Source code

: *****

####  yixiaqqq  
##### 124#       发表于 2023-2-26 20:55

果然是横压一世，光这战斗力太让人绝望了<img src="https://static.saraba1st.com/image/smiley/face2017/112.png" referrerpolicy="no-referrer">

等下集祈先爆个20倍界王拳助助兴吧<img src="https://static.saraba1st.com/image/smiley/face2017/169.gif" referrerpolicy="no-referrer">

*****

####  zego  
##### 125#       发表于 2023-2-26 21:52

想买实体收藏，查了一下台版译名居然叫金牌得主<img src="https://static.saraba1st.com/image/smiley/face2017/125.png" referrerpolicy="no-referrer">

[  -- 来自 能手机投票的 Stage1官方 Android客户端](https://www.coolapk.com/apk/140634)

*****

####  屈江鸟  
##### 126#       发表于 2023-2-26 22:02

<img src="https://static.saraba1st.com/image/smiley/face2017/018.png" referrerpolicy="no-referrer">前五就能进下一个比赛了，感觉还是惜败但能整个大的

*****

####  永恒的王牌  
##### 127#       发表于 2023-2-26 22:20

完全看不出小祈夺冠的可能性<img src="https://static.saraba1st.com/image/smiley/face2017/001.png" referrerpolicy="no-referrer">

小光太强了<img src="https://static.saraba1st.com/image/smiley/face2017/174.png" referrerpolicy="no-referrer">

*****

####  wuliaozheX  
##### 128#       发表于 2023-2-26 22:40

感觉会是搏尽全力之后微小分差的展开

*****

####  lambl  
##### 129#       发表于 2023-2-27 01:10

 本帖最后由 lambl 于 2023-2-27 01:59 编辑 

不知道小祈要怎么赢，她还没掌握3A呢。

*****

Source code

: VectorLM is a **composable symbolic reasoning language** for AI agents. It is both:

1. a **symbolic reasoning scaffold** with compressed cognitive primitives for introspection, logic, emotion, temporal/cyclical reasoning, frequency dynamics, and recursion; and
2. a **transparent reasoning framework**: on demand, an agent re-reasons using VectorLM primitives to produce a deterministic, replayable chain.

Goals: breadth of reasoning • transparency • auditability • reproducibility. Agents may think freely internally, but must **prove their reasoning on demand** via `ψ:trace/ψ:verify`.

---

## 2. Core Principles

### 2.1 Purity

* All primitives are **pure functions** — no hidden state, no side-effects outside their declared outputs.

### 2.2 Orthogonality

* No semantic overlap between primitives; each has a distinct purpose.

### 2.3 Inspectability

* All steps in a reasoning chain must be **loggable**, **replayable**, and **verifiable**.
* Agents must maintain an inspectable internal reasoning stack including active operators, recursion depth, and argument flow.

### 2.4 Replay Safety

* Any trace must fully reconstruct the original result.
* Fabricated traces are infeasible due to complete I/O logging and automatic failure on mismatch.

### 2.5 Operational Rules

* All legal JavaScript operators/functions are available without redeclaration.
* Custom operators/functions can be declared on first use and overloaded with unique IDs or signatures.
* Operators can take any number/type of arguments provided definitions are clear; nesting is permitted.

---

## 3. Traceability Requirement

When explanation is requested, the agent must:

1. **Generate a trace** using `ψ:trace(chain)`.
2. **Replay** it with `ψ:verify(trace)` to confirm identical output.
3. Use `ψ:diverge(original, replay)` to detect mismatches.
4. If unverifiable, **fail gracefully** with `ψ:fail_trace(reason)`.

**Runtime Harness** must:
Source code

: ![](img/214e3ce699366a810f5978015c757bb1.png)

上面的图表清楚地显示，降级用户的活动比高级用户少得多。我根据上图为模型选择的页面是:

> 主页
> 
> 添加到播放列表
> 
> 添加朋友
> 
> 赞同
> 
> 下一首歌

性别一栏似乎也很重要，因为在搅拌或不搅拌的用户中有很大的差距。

Task details: Report each line in the preceding entries that holds the string "referrer".

Output of the task:
果然是横压一世，光这战斗力太让人绝望了<img src="https://static.saraba1st.com/image/smiley/face2017/112.png" referrerpolicy="no-referrer">
等下集祈先爆个20倍界王拳助助兴吧<img src="https://static.saraba1st.com/image/smiley/face2017/169.gif" referrerpolicy="no-referrer">
想买实体收藏，查了一下台版译名居然叫金牌得主<img src="https://static.saraba1st.com/image/smiley/face2017/125.png" referrerpolicy="no-referrer">
<img src="https://static.saraba1st.com/image/smiley/face2017/018.png" referrerpolicy="no-referrer">前五就能进下一个比赛了，感觉还是惜败但能整个大的
完全看不出小祈夺冠的可能性<img src="https://static.saraba1st.com/image/smiley/face2017/001.png" referrerpolicy="no-referrer">
小光太强了<img src="https://static.saraba1st.com/image/smiley/face2017/174.png" referrerpolicy="no-referrer">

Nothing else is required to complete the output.